God really threw me for a loop by sparing me, and it took several conversations with stumped priests to get a satisfactory answer. Finally I went with the explanation that I was in fact spared for a reason, but that since I’ll live an eternal life, if all goes well, then I have the rest of eternity to figure out what that reason might be. I was relieved; it was like getting a very long extension on a term paper.

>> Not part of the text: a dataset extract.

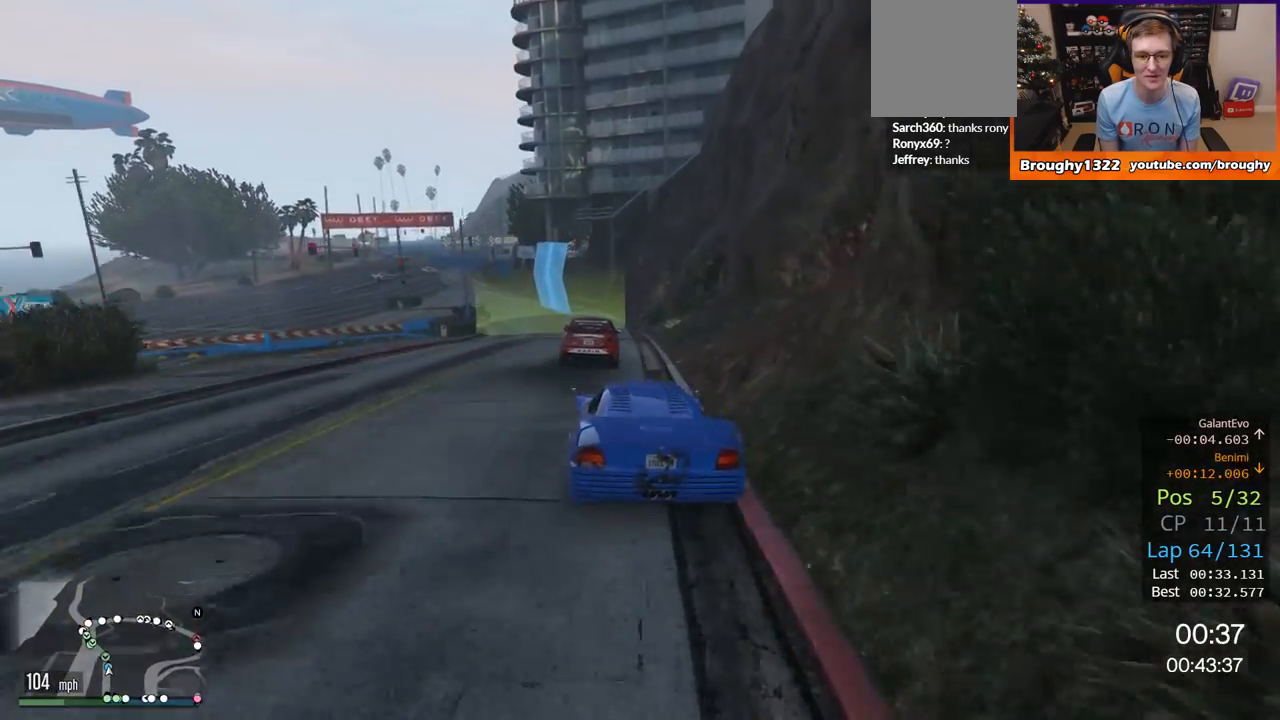
{"buttons": ["R2"], "left_stick": "up-left", "right_stick": "center", "events": [[100, "left_stick", "up-left"], [133, "R2", "down"]]}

If I’d been at home in Berkeley, or at work in my San Francisco office, then I wouldn’t have had to keep asking why not me? But I was right there, and I shouldn’t be here anymore. As subsequent anniversaries of that Tuesday come and go, I shed decreasing volumes of tears. The first few months, they were unstoppable – to the point where I’d wonder about the capacity of the human tear duct, thinking surely they will run dry soon. They still come, but the haunting question of why not me has turned into the joyful realization I’m still here! Every moment, every memory since that morning has been created with borrowed time.